FTC Puts Freeze on Debt Relief Robocalls

Rogue debt relief companies advertising through robocalls may no longer charge high upfront fees. That is the result of a Federal Trade Commission ruling that goes into effect October 27, 2010.

At issue is the practice of debt relief companies using auto dialers to contact thousands of people each day in order to push their financial products. The vast majority are debt settlement companies who prey on vulnerable debtors who are desperate to get help with their delinquent debt accounts.

What is happening is consumers are getting collection calls from their credit card and loan companies when they are unable to keep up with their payments. Then they get a call from someone who promises to help, only their promises include deceptive and false claims that cannot be substantiated.

Debt settlement company clients pay in hundreds and thousands of dollars in upfront fees. They first start to worry when the collection calls increase rather than decrease. Then when they get their first court summons, they realize that it was all a big mistake.

They have paid all of their money into these debt relief scams, and now they have no money to use toward the debt collector that is taking them to court. They face the shame of a judgment, the derogatory record on their credit reports and the resulting liens, wage garnishments and levies that can be initiated through a judgment.

This ruling by the FTC does not prevent the charging of high upfront fees by debt settlement companies. What it does is to ban this practice of front-loading fees if the client is sourced through a robocall. Additionally, clients who call in response to other advertising would also be protected under the Telemarketing Sales Rule.

The ruling does not apply to nonprofit organizations that have tax-exempt charity status. Of course, true charities focus more on fostering referrals and providing financial education for public benefit than on commercial advertising.

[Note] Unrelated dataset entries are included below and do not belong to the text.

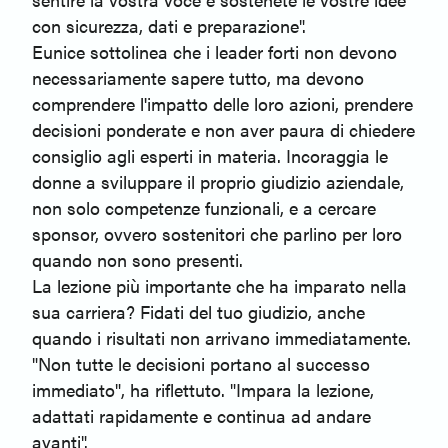
con sicurezza, dati e preparazione".
Eunice sottolinea che i leader forti non devono
necessariamente sapere tutto, ma devono
comprendere l'impatto delle loro azioni, prendere
decisioni ponderate e non aver paura di chiedere
consiglio agli esperti in materia. Incoraggia le
donne a sviluppare il proprio giudizio aziendale,
non solo competenze funzionali, e a cercare
sponsor, ovvero sostenitori che parlino per loro
quando non sono presenti.
La lezione più importante che ha imparato nella
sua carriera? Fidati del tuo giudizio, anche
quando i risultati non arrivano immediatamente.
"Non tutte le decisioni portano al successo
immediato", ha riflettuto. "Impara la lezione,
adattati rapidamente e continua ad andare
avanti".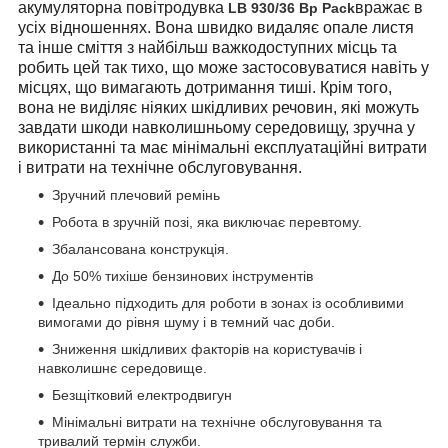
акумуляторна повітродувка
вражає в
LB 930/36 Bp Pack
усіх відношеннях. Вона швидко видаляє опале листя
та інше сміття з найбільш важкодоступних місць та
робить цей так тихо, що може застосовуватися навіть у
місцях, що вимагають дотримання тиші. Крім того,
вона не виділяє ніяких шкідливих речовин, які можуть
завдати шкоди навколишньому середовищу, зручна у
використанні та має мінімальні експлуатаційні витрати
і витрати на технічне обслуговування.
Зручний плечовий ремінь
Робота в зручній позі, яка виключає перевтому.
Збалансована конструкція.
До 50% тихіше бензинових інструментів
Ідеально підходить для роботи в зонах із особливими
вимогами до рівня шуму і в темний час доби.
Зниження шкідливих факторів на користувачів і
навколишнє середовище.
Безщітковий електродвигун
Мінімальні витрати на технічне обслуговування та
тривалий термін служби.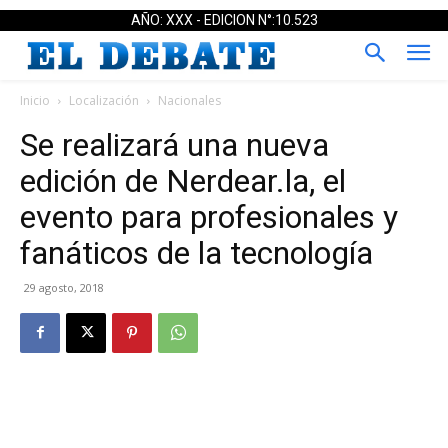
AÑO: XXX - EDICION N°:10.523
Inicio
Localización
Nacionales
Se realizará una nueva
edición de Nerdear.la, el
evento para profesionales y
fanáticos de la tecnología
29 agosto, 2018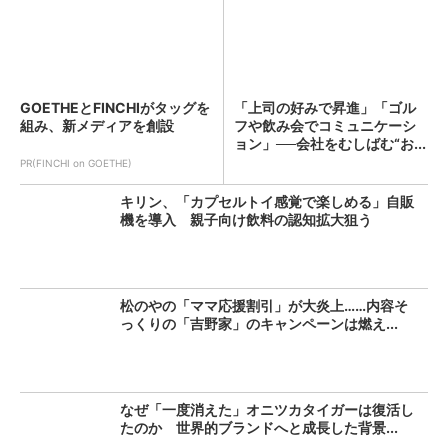
GOETHEとFINCHIがタッグを
「上司の好みで昇進」「ゴル
組み、新メディアを創設
フや飲み会でコミュニケーシ
ョン」──会社をむしばむ“お...
PR(FINCHI on GOETHE)
キリン、「カプセルトイ感覚で楽しめる」自販
機を導入 親子向け飲料の認知拡大狙う
松のやの「ママ応援割引」が大炎上……内容そ
っくりの「吉野家」のキャンペーンは燃え...
なぜ「一度消えた」オニツカタイガーは復活し
たのか 世界的ブランドへと成長した背景...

Debt settlement companies will have to choose their next step. Some will choose to defy the order and will have to be forced to shut down. Some will shift their tactics to other carpet-bombing advertising tactics, such as through direct mail or sending spam email, although they would still be subject to the limitations if clients call in to sign up. Others will likely shut down due to the inability to raise large amounts of upfront revenues without actually having to provide a service.

Since the entire debt settlement industry regularly breaks deceptive advertising laws, any impact will likely be the result of regulatory lawsuits on a per-company basis. That is something that we have already seen, with Attorneys General from New York, Texas and West Virginia leading the charge.

Consumers who do need debt help should ignore the false claims made by debt settlement companies. Instead, they should follow the advice of regulators and the Better Business Bureau by seeking help with a nonprofit credit counseling organization with a solid rating.

Note: Apparently the October deadline was too late for one state. Attorney General Bill McCollum barred Credit Solutions of America, one of the leading debt settlement companies, from enrolling new Florida clients using an advance fee model. This injunction is a result of a lawsuit initially filed by the state of Florida in October 2009. American Debt Arbitration and Nationwide Asset Services, Inc. were also barred from charging unlawful fees in violation of Florida’s Deceptive and Unfair Trade Practices Act.